Reputation: 148
I was trying to get the maximum length of a string from an array of strings.
I wrote this code:
char a[100][100] = {"solol","a","1234567","123","1234"};
int max = -1;
for(int i=0;i<5;i++)
if(max<strlen(a[i]))
max=strlen(a[i]);
cout<<max;
The output it gives is -1. But when I initialize the value of max by 0 instead of 1, the code works fine. Why is it so?
Upvotes: 2
Views: 9720
Reputation: 21
I think this might work for you.
#include <algorithm>
const size_t ARRAYSIZE = 100;
char stringArray[ARRAYSIZE][100] = {"solol","a","1234567","123","1234"};
auto longerString = std::max_element(stringArray, stringArray + ARRAYSIZE - 1, [](const auto& s1, const auto& s2){
return strlen(s1) < strlen(s2);
});
size_t maxSize = strlen(longerString[0]);
This works for me, returns the longest char array, just do a strlen over the "first element" and youre done. For your example, it returns 7.
Hope it helps.
Upvotes: 0
Reputation: 12659
size_t
is the unsigned integer type.
From C++ Standard#4.6:
A prvalue of an integer type other than bool, char16_t, char32_t, or wchar_t whose integer conversion rank (4.15) is less than the rank of int can be converted to a prvalue of type int if int can represent all the values of the source type; otherwise, the source prvalue can be converted to a prvalue of type unsigned int.
The value of max
is -1
which represent the maximum value that an unsigned integer type can hold. In the expression max<strlen(a[i])
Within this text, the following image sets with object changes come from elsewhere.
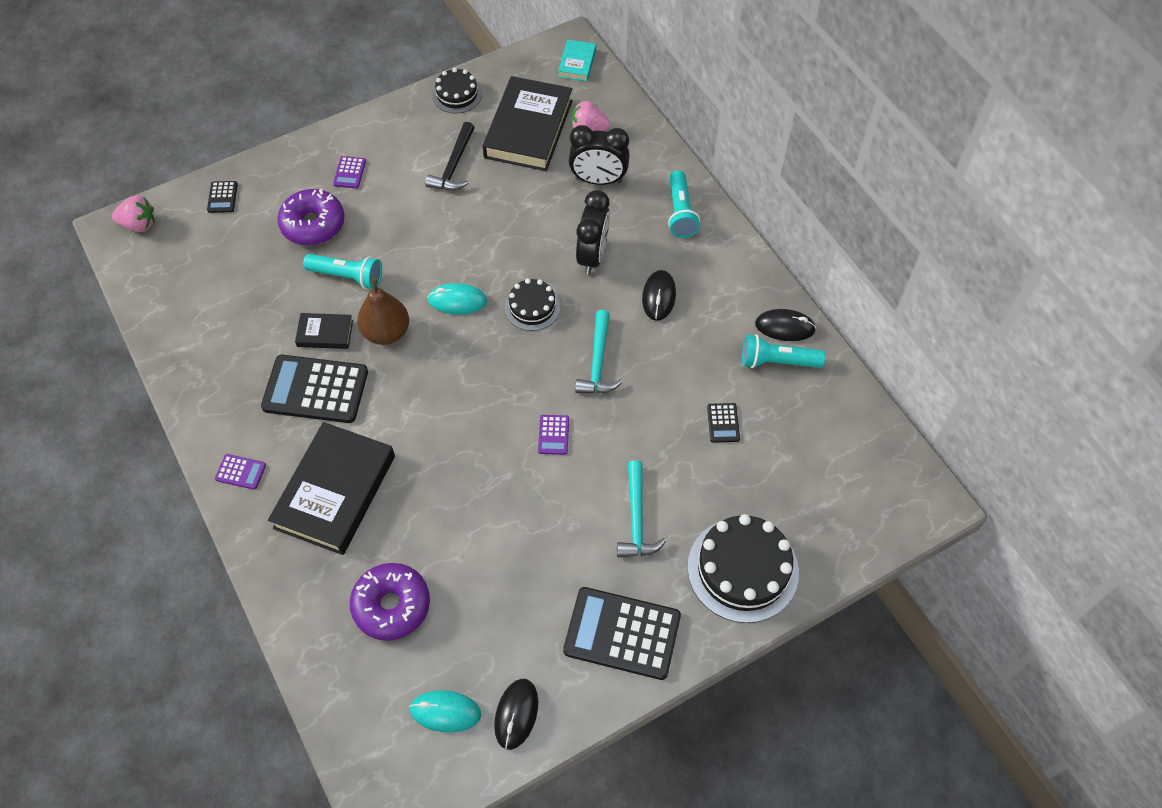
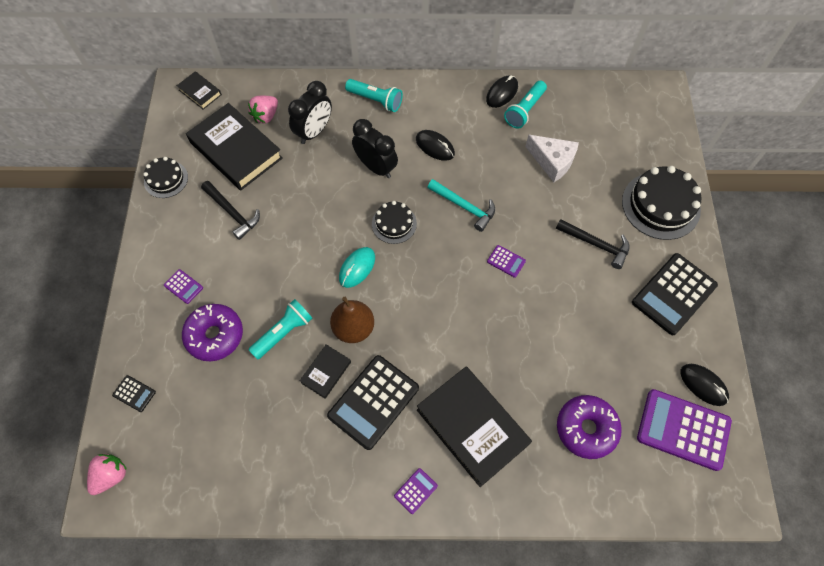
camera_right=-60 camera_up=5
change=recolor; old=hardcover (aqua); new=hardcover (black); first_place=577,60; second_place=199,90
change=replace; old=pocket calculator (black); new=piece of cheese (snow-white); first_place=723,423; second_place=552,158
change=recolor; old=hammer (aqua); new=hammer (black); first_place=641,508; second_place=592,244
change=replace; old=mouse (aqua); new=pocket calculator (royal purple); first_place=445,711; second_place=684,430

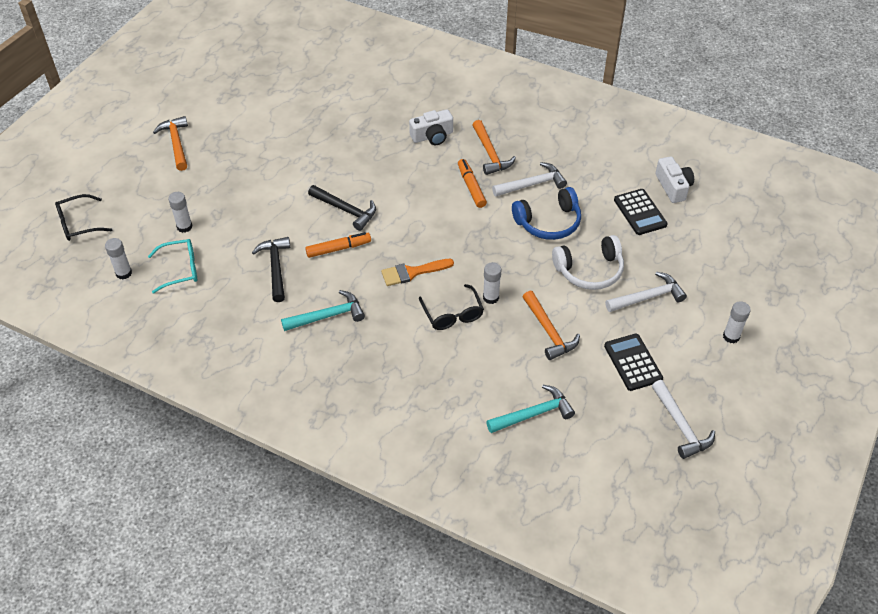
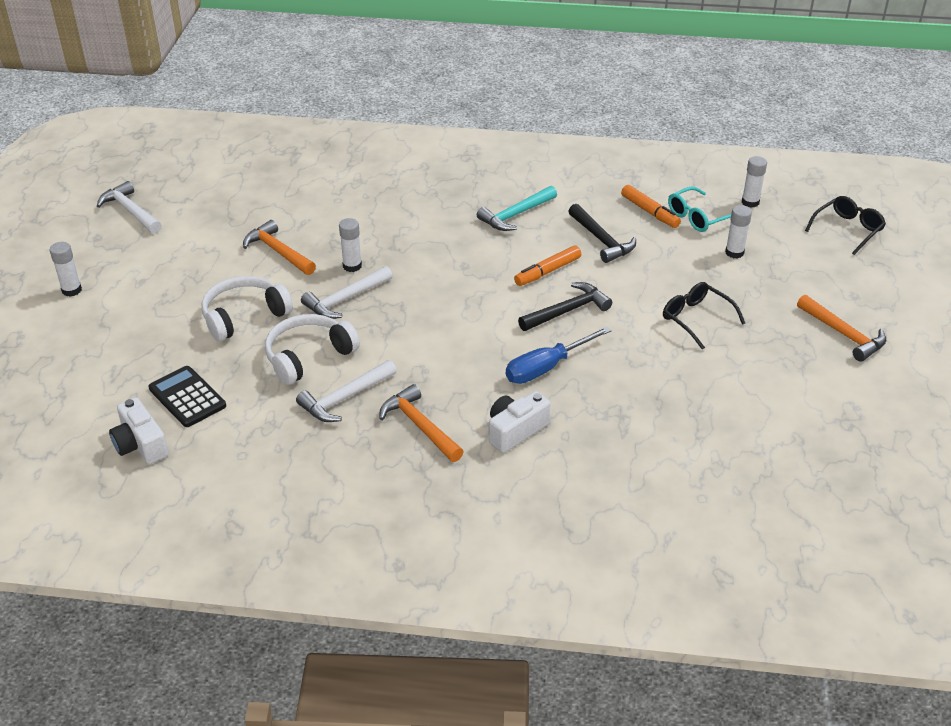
camera_right=160 camera_up=-10
change=recolor; old=headset (royal blue); new=headset (snow-white); first_place=546,213; second_place=312,349
change=move; old=hammer (snow-white); first_place=646,292; second_place=347,292
change=insert; new=flat screwdriver (royal blue); second_place=559,355
change=rotate; old=hammer (black); first_place=342,208; second_place=565,306; degrees=135
change=move; old=marker (bright orange); first_place=472,183; second_place=651,206
change=move; old=glasses (black); first_place=451,307; second_place=704,316
change=delete; old=paint brush (bright orange); first_place=417,272
change=delete; old=hammer (aqua); first_place=530,409
change=delete; old=pocket calculator (black); first_place=633,362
, the value returned by strlen
will be promoted to unsigned int
and will be compared with the maximum value of the unsigned integer. Hence the condition max<strlen(a[i])
will never true
for the given input and the value of max
will not change.
The longest string in the array of strings a
is of length 7
. When you initialize the max
with 0
or 1
, the expression max<strlen(a[i])
evaluate to true
for any string whose length is greater than the value of max
. Hence you will get the expected output.
Upvotes: 2
Reputation: 19023
When evaluating expressions, the compiler breaks each expression down into individual subexpressions. The arithmetic operators require their operands to be of the same type. To ensure this, the compiler uses the following rules:
If an operand is an integer that is narrower than an int, it undergoes integral promotion (as described above) to int or unsigned int. If the operands still do not match, then the compiler finds the highest priority operand and implicitly converts the other operand to match. The priority of operands is as follows:
long double (highest) double float unsigned long long long long unsigned long long unsigned int int (lowest)
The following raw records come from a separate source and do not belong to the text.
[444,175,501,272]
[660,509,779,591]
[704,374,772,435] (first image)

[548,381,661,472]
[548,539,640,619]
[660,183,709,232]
In your case on of operands has type int and another one type size_t
, so max
was promoted to type size_t
, and bit representation of -1 is the biggest possible size_t
.
You might also want to look in the following parts of the Standard [conv.prom], [conv.integral], [conv.rank].
Upvotes: 1
Reputation: 691
strlen
returns an unsigned int and when doing the comparison -1 gets promoted to a maximum value an unsigned can hold.
To fix the code, change the max
definition to unsigned int max = 0
Upvotes: 1
Reputation: 10348
The function strlen
returns an unsigned integral (i.e. size_t
) so when you compare it to max
which is signed, it gets promoted to unsigned and that -1
turns to something like 0xffffffff
(the actual value depends on your architecture/compiler) which is larger than any of those strings.
Change max
type to be size_t
and never compare unsigned with signed integrals.